# hopefully a newby soon



## daz7965 (Feb 13, 2018)

hi all I'm darran from Gloucester[ uk ] I currently drive a 2006 merc slk 350 ive had it a few years but feel like a change I fancy a2006/2008/ audi tt 3.2 just want to get your ideas on what to look out for thanks in advance for your advice


----------



## barry_m2 (Jun 29, 2015)

daz7965 said:


> hi all I'm darran from Gloucester[ uk ] I currently drive a 2006 merc slk 350 ive had it a few years but feel like a change I fancy a2006/2008/ audi tt 3.2 just want to get your ideas on what to look out for thanks in advance for your advice


Welcome...

I done the same mate, went from a SLK350 to a 3.2 TT. I only wish I'd never bothered with the SLK and went straight to the TT. It's such a better car, in every area


----------



## daz7965 (Feb 13, 2018)

barry_m2 said:


> daz7965 said:
> 
> 
> > hi all I'm darran from Gloucester[ uk ] I currently drive a 2006 merc slk 350 ive had it a few years but feel like a change I fancy a2006/2008/ audi tt 3.2 just want to get your ideas on what to look out for thanks in advance for your advice
> ...


 i mate did you have the auto or manual version of the slk i have the auto i dont like autos I see your a bike man me to I have a 2005blade repsol


----------



## barry_m2 (Jun 29, 2015)

daz7965 said:


> i mate did you have the auto or manual version of the slk i have the auto i dont like autos I see your a bike man me to I have a 2005blade repsol


I had the auto too. The auto box on the SLK was terrible, so slow and lazy. The DSG box on the Audi is so much better.

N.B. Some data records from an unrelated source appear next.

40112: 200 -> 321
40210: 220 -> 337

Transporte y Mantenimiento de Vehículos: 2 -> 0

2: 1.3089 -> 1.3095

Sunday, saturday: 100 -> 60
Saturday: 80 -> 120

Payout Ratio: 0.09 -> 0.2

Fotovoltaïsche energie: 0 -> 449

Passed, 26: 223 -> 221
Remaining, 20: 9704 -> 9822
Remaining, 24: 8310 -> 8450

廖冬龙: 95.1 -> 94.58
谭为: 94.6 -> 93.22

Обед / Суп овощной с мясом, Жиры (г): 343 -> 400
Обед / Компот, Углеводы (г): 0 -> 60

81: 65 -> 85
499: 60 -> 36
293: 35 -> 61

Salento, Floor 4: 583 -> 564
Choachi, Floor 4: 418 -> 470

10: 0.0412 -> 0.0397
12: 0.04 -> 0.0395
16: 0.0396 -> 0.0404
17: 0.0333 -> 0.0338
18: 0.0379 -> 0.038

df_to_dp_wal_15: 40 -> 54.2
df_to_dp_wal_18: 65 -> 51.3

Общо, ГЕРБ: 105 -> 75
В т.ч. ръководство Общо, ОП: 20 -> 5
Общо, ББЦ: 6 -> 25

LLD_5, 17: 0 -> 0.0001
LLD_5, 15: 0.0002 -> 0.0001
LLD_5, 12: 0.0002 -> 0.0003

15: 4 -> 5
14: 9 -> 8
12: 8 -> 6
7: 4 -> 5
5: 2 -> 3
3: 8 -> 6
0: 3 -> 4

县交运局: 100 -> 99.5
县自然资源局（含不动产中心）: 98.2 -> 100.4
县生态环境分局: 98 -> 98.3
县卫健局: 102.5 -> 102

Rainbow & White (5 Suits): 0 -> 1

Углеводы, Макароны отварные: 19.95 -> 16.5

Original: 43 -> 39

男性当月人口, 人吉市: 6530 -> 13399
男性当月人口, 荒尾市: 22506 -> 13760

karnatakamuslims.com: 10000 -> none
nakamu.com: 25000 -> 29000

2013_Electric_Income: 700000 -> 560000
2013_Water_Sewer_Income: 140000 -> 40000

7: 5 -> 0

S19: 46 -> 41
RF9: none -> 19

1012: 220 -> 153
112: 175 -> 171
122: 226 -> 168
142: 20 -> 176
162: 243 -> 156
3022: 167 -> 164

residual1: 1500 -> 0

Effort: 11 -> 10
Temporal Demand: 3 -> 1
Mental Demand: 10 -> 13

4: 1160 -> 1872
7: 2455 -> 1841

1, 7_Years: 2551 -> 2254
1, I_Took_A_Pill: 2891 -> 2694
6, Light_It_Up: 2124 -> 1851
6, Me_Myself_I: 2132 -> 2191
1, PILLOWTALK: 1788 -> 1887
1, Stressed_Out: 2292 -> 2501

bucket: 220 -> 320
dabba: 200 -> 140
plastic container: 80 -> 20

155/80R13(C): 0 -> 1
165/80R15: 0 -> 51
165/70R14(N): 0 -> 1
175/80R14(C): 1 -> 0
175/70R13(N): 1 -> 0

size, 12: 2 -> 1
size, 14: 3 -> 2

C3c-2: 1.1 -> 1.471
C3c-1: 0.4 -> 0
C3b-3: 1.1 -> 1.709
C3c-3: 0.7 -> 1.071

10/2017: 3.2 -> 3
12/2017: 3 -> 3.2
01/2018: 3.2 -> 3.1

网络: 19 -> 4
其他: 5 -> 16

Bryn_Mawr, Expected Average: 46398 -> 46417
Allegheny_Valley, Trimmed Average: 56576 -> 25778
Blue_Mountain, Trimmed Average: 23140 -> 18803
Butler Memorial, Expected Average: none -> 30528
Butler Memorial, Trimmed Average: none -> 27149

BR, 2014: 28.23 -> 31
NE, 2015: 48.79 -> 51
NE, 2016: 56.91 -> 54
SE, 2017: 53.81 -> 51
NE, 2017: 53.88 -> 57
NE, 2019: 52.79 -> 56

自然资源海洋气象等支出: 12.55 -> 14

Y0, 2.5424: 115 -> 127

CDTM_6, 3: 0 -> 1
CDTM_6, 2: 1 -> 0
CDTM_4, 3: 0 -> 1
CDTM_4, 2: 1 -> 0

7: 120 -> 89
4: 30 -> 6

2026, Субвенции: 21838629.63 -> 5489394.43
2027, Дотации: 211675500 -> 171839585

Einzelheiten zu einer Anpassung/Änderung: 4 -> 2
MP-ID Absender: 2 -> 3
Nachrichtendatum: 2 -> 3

Yeah, that's an 08 blade I'm on in my pic (at Donington), I raced it back in 2012/13.


----------



## daz7965 (Feb 13, 2018)

barry_m2 said:


> daz7965 said:
> 
> 
> > i mate did you have the auto or manual version of the slk i have the auto i dont like autos I see your a bike man me to I have a 2005blade repsol
> ...


ive put a peicha power commander on mine its helped a bit but still crap ive also got a peicha quad exhaust. and rear deffuser.smart top and changed the headlights to the devil headlights with the daytime running lights in them


----------



## barry_m2 (Jun 29, 2015)

Audi's 3.2 feels so much faster that the 3.5 in the Merc. I couldn't quite believe the difference. I expected the Audi having 300cc less would feel a little less powerful, but not at all, it's so much more responsive, quicker to rev, just a quicker car all round.
Once you've driven one you'll see what I mean mate.


----------



## Hoggy (May 8, 2002)

Hi, Welcome to the TTF.
Hoggy.


----------



## YELLOW_TT (Feb 25, 2004)

Welcome


----------



## daz7965 (Feb 13, 2018)

still here guys and girls still looking


----------



## YELLOW_TT (Feb 25, 2004)

Took me over a year to find the right qS and ther were only 2/3 years old at the time


----------